- _Your objective_
Pictures must be kept out of the copy. Every entry is to be duplicated exactly.

(Transcribed page contents)
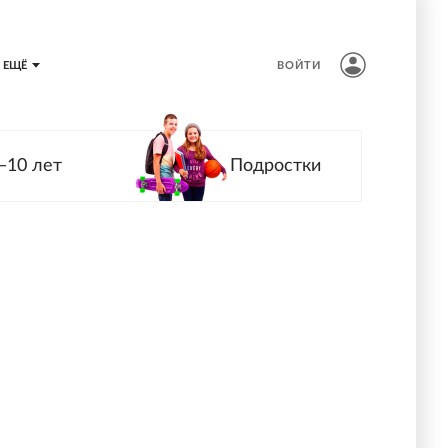
ЕЩЁ
ВОЙТИ
—10 лет
Подростки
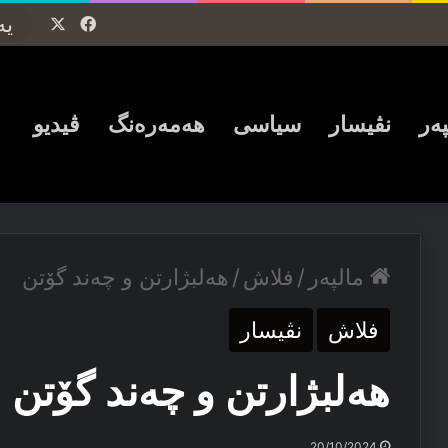
Facebook
X
پەر
نڤیسار
سیاسی
ھەمەرەنگ
ڤیدیو
مالپەر
/
فلاش
/
هەلبژارتن و چەند گۆتن
فلاش
نڤیسار
هەلبژارتن و چەند گۆتن
20/10/2024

- _Final answer_
ЕЩЁ
ВОЙТИ
—10 лет
Подростки
Facebook
X
پەر
نڤیسار
سیاسی
ھەمەرەنگ
ڤیدیو
مالپەر
/
فلاش
/
هەلبژارتن و چەند گۆتن
فلاش
نڤیسار
هەلبژارتن و چەند گۆتن
20/10/2024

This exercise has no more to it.